**EXCERPT**

- European Wii cover art for Dream Pinball 3D
- Developer(s): A. S. K. Homework RuneSoft (Mac)
- Publisher(s): GER: Zuxxez Entertainment (PC); WW: SouthPeak Games;
- Platform(s): Windows, Wii, Nintendo DS, iOS, Mac OS X
- Release: Windows GER: September 2006; NA: February 12, 2008; EU: February 2008; AU: April 2008; Wii NA: April 22, 2008; EU: May 16, 2008; AU: May 22, 2008; Nintendo DS NA: April 24, 2008; AU: April 2008; EU: June 27, 2008; iOS WW: July 18, 2012; Mac OS X/OS X GER: August 15, 2008; WW: December 3, 2012;
- Genre(s): Pinball
- Mode(s): Single player, multiplayer

= Dream Pinball 3D =

2006 video game

Dream Pinball 3D is a pinball simulation game developed by TopWare Interactive and published by SouthPeak Games for Microsoft Windows, first released online in 2006, and then ported to Wii and Nintendo DS in 2008. Dream Pinball 3D features six tables to play on, each with a distinct theme, including a medieval table, an aquatic table, a monsters (zombies and vampires mostly) table, and a dinosaurs table. Apart from the different visual styles, each of these tables pose a different challenge because of their varying flipper, ramp, and bumper positions.

==Gameplay==

Windows screenshot of Dream Pinball 3D - displaying the 'Monsters' pinball table.

**WHAT IS NEEDED**
List every table theme that the Dream Pinball 3D text names.

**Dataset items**
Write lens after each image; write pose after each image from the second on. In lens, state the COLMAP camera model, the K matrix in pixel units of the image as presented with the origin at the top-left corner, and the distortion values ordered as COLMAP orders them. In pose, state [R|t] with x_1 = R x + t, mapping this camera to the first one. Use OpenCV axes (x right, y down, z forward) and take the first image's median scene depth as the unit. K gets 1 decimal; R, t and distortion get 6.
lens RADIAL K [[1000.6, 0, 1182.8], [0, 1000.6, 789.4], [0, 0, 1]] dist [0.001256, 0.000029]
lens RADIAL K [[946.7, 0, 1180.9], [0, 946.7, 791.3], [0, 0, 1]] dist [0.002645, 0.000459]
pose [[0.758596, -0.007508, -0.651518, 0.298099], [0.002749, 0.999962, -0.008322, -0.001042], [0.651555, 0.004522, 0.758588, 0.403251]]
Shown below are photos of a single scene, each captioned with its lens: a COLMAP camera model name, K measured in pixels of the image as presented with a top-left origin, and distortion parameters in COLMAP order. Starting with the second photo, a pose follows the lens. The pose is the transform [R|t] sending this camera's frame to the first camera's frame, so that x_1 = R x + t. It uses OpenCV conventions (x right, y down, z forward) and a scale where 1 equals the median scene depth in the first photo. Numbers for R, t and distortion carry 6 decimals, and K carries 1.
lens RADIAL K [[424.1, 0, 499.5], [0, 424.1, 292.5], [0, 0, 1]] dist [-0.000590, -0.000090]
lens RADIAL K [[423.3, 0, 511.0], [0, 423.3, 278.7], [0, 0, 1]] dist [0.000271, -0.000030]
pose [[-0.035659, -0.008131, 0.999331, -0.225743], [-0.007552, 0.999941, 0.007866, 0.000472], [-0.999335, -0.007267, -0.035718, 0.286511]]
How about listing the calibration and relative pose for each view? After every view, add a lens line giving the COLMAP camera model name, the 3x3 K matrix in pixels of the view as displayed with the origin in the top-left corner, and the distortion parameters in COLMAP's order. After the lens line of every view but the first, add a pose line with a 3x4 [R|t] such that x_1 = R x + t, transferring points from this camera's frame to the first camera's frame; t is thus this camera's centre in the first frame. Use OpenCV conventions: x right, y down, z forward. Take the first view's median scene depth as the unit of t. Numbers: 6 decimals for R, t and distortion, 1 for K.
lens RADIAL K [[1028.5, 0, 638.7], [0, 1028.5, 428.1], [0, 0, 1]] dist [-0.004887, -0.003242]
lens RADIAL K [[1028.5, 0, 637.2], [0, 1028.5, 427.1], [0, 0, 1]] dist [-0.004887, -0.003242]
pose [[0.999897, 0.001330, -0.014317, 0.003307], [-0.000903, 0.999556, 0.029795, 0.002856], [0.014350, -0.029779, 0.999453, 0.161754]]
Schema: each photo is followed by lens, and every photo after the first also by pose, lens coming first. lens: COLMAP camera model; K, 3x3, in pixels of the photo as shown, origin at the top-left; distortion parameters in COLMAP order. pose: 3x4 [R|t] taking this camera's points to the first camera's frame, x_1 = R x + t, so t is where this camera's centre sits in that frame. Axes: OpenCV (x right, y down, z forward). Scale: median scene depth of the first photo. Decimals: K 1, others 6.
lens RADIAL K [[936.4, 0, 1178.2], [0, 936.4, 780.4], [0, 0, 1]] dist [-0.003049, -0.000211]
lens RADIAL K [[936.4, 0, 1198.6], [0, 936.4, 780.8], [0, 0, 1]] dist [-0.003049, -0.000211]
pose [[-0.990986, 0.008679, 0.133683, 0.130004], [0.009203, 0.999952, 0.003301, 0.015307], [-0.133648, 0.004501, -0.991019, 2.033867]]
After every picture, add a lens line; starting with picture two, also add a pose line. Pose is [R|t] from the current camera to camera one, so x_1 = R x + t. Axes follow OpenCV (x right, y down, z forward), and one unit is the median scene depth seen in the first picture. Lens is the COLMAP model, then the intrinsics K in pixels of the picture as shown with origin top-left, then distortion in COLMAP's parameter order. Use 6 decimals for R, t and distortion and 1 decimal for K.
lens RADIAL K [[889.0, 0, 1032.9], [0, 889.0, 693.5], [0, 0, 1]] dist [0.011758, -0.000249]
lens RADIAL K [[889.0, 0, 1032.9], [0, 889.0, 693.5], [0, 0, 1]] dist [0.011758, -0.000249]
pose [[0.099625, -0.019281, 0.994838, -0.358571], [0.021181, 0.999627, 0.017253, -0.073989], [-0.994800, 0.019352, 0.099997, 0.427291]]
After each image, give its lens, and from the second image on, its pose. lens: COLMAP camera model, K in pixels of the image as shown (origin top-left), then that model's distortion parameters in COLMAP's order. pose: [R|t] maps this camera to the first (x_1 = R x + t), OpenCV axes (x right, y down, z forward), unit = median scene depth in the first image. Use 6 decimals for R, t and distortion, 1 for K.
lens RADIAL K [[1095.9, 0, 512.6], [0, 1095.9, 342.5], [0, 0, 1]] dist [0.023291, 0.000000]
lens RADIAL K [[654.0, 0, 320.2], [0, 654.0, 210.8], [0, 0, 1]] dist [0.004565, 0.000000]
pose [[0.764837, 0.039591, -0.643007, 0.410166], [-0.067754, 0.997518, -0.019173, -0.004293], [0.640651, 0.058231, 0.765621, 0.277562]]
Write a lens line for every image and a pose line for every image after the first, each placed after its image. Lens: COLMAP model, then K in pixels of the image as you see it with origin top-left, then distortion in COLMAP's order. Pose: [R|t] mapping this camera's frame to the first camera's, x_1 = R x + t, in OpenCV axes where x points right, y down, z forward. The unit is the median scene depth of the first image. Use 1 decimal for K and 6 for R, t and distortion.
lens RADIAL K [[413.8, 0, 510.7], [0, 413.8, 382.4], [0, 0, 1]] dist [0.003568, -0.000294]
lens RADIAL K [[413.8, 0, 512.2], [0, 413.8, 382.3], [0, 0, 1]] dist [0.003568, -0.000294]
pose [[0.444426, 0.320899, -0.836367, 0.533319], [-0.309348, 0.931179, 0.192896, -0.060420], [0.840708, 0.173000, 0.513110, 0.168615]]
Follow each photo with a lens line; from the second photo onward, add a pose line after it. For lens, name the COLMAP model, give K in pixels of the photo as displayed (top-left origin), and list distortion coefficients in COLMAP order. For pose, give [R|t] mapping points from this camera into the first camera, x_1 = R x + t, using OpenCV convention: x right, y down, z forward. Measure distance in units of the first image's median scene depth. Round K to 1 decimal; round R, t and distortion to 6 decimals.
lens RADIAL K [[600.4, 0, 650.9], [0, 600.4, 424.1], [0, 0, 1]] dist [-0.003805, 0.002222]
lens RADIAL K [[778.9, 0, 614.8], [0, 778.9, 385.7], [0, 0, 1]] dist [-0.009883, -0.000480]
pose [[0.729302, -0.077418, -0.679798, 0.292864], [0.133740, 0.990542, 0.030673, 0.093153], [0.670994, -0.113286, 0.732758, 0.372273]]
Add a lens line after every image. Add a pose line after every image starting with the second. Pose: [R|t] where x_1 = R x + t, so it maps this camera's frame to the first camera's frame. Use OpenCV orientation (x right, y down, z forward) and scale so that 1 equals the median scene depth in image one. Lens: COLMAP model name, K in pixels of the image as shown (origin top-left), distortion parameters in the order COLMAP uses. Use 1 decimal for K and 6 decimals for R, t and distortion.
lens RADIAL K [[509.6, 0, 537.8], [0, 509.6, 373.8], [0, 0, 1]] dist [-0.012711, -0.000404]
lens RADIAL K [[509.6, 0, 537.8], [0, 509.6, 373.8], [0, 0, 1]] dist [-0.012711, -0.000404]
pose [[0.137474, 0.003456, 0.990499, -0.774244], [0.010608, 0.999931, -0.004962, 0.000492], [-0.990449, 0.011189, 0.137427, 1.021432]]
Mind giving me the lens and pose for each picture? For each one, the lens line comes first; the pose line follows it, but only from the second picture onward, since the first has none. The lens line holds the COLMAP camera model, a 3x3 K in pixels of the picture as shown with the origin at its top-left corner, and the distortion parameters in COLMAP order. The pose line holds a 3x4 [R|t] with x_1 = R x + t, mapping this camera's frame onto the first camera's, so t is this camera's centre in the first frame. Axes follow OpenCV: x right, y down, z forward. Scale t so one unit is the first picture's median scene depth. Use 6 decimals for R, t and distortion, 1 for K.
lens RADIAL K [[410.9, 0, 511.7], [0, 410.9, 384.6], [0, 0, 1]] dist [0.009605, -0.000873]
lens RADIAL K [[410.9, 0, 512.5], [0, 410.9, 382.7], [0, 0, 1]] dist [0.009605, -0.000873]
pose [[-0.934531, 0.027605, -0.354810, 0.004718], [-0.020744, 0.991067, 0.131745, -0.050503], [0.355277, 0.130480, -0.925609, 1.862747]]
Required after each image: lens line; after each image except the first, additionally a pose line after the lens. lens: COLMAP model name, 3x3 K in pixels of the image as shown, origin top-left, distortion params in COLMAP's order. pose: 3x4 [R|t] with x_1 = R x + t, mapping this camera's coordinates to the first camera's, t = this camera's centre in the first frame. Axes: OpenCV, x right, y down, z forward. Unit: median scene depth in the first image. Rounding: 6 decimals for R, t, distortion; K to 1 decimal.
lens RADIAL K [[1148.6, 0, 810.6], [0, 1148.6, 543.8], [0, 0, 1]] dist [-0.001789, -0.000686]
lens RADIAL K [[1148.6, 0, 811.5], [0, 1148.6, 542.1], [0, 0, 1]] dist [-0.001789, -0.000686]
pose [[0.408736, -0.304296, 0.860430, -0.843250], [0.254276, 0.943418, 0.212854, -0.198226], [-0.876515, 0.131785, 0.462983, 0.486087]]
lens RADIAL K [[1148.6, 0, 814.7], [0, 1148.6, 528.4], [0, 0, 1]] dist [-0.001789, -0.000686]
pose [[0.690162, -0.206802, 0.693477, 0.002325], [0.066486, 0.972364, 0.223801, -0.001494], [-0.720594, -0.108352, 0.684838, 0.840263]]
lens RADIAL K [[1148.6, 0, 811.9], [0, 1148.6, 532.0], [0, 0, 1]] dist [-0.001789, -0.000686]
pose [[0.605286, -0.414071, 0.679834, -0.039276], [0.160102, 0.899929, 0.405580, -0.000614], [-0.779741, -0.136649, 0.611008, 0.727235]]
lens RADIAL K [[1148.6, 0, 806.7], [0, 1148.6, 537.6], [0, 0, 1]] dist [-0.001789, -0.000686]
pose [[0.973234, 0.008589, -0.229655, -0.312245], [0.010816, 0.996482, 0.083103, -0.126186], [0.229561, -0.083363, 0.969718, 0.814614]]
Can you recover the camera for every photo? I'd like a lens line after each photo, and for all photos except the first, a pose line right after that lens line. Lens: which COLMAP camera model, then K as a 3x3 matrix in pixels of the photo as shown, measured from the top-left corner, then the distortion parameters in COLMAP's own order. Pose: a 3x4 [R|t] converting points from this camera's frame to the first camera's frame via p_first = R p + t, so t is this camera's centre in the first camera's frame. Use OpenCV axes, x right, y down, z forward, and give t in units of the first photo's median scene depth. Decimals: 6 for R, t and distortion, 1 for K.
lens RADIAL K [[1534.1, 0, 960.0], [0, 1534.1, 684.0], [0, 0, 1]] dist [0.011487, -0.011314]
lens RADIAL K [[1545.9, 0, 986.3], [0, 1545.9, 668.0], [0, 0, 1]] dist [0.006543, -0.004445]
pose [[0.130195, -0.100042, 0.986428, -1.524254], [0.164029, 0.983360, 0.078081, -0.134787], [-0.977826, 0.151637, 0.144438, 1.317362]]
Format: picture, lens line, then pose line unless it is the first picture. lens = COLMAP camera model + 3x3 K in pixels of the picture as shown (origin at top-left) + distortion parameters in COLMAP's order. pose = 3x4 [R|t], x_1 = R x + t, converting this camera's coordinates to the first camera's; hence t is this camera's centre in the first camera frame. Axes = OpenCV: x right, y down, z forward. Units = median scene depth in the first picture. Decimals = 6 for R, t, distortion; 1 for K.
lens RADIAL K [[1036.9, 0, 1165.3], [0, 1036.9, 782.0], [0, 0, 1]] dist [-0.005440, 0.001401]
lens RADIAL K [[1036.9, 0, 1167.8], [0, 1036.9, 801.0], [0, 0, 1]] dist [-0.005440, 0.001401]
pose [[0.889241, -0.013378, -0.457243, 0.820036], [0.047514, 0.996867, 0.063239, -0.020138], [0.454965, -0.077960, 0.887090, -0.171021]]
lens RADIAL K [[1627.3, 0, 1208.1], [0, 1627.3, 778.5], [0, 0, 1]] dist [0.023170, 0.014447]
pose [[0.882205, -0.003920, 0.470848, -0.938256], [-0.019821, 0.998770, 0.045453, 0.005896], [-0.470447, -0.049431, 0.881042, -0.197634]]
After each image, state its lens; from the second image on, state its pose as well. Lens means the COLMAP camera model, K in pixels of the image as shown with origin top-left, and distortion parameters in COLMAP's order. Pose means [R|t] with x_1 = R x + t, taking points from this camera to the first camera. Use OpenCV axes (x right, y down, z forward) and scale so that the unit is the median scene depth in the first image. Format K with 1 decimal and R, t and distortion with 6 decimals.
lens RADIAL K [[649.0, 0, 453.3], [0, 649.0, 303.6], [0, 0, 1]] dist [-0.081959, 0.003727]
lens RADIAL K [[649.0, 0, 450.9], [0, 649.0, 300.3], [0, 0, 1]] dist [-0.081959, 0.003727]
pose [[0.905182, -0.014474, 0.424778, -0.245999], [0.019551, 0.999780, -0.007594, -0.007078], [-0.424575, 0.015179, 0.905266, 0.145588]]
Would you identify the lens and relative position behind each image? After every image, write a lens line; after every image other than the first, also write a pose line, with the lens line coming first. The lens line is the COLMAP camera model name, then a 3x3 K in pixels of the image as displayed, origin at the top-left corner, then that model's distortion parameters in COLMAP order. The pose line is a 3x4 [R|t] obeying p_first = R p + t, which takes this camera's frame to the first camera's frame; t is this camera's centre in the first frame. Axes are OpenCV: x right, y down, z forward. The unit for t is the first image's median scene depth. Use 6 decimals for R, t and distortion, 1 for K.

**RESPONSE TO THIS TASK**
Medieval, aquatic, monsters (mostly zombies and vampires), dinosaurs